Scientific Report of the 2015 Dietary Guidelines Advisory Committee - mazsa
http://www.health.gov/dietaryguidelines/2015-scientific-report/

======
jimrandomh
I spot-checked a few sections of this document to see how accurately they
matched my own conceptions of the state of the evidence. Specifically, I went
to areas where I knew there was active controversy, to see which side they
took, but more importantly whether they had acknowledged the presence of a
controversy at all. Keep in mind that I specifically went to spots where I
expected to find trouble; I did not look at all the parts I expected to be
fine, and given the length (571 pages), that's most of it. So please don't
take this as reflecting too negatively on the paper or its authors; these
issues can almost certainly be addressed in a revision. So, with that out of
the way...

Part D, section 6 concerns sodium intake and its relationship to blood
pressure and cardiovascular disease. This is an area of controversy; see for
example Scientific American's "It's Time to End the War on Salt"
([http://www.scientificamerican.com/article/its-time-to-end-
th...](http://www.scientificamerican.com/article/its-time-to-end-the-war-on-
salt/)). This report could reasonably take either role, but it would be
worrying if it did not acknowledge the existence of a controversy at all.
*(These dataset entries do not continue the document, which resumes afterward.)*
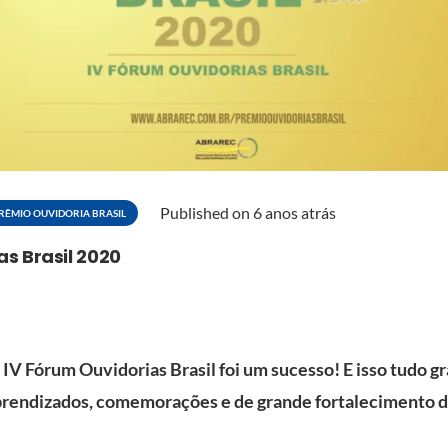
Published on
6 anos atrás
RÊMIO OUVIDORIA BRASIL
s Brasil 2020
IV Fórum Ouvidorias Brasil foi um sucesso! E isso tudo gr
 aprendizados, comemorações e de grande fortalecimento 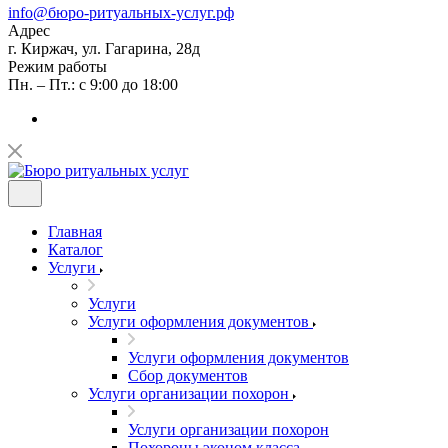
info@бюро-ритуальных-услуг.рф
Адрес
г. Киржач, ул. Гагарина, 28д
Режим работы
Пн. – Пт.: с 9:00 до 18:00
Главная
Каталог
Услуги
Услуги
Услуги оформления документов
Услуги оформления документов
Сбор документов
Услуги организации похорон
Услуги организации похорон
Похороны эконом класса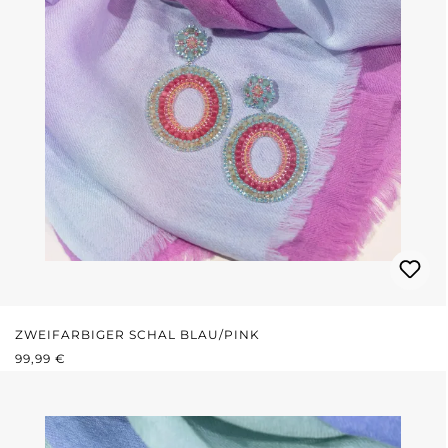
ZWEIFARBIGER SCHAL BLAU/PINK
REGULÄRER PREIS:
99,99 €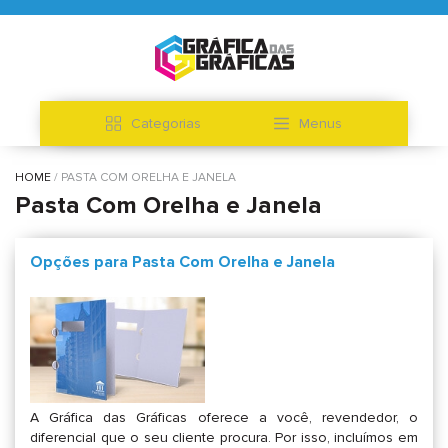
Categorias
Menus
HOME
PASTA COM ORELHA E JANELA
Pasta Com Orelha e Janela
Opções para Pasta Com Orelha e Janela
A Gráfica das Gráficas oferece a você, revendedor, o
diferencial que o seu cliente procura. Por isso, incluímos em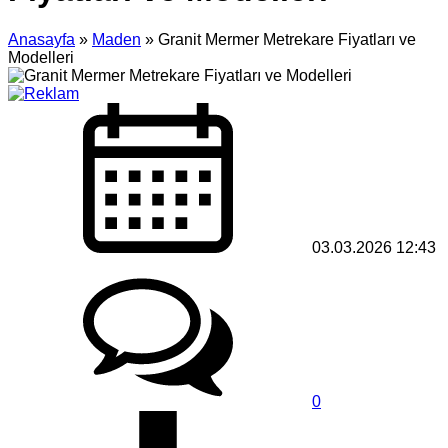
Anasayfa
»
Maden
»
Granit Mermer Metrekare Fiyatları ve
Modelleri
03.03.2026 12:43
0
Scientific American cites a number of negative results on reduced sodium
intake. I didn't have time to track down all of the, but I did track down a
few, including a Cochrane review "Reduced Dietary Salt for the Prevention of
Cardiovascular Disease: A Meta-Analysis of Randomized Controlled Trials" (null
result,
[http://ajh.oxfordjournals.org/content/24/8/843.short);](http://ajh.oxfordjournals.org/content/24/8/843.short\);)
"Fatal and Nonfatal Outcomes, Incidence of Hypertension, and Blood Pressure
Changes in Relation to Urinary Sodium Excretion" (opposite result, more sodium
increases survival;
[http://jama.jamanetwork.com/article.aspx?articleid=899663](http://jama.jamanetwork.com/article.aspx?articleid=899663)).
It mentions the INTERSALT study, which, apparently, has a different result
depending on who's interpreting the data.

This report doesn't cite any of those. It makes no mention of there being a
controversy or mixed results regarding sodium intake. It says they conducted
"a focused review of dietary sodium and its relationship with blood pressure
as well as its relationship with CVD", but I don't think they did.

I didn't have time for as thorough an inspection as with salt, but a cursory
look suggests to me that there are also problems with its presentation of
omega-6 fatty acid, which some believe to be very very bad but which is barely
mentioned.

I don't think this document is ready to be presented to policymakers in its
present state. Presenting the appearance of consensus when there is none, is
how nutrition got into this mess in the first place.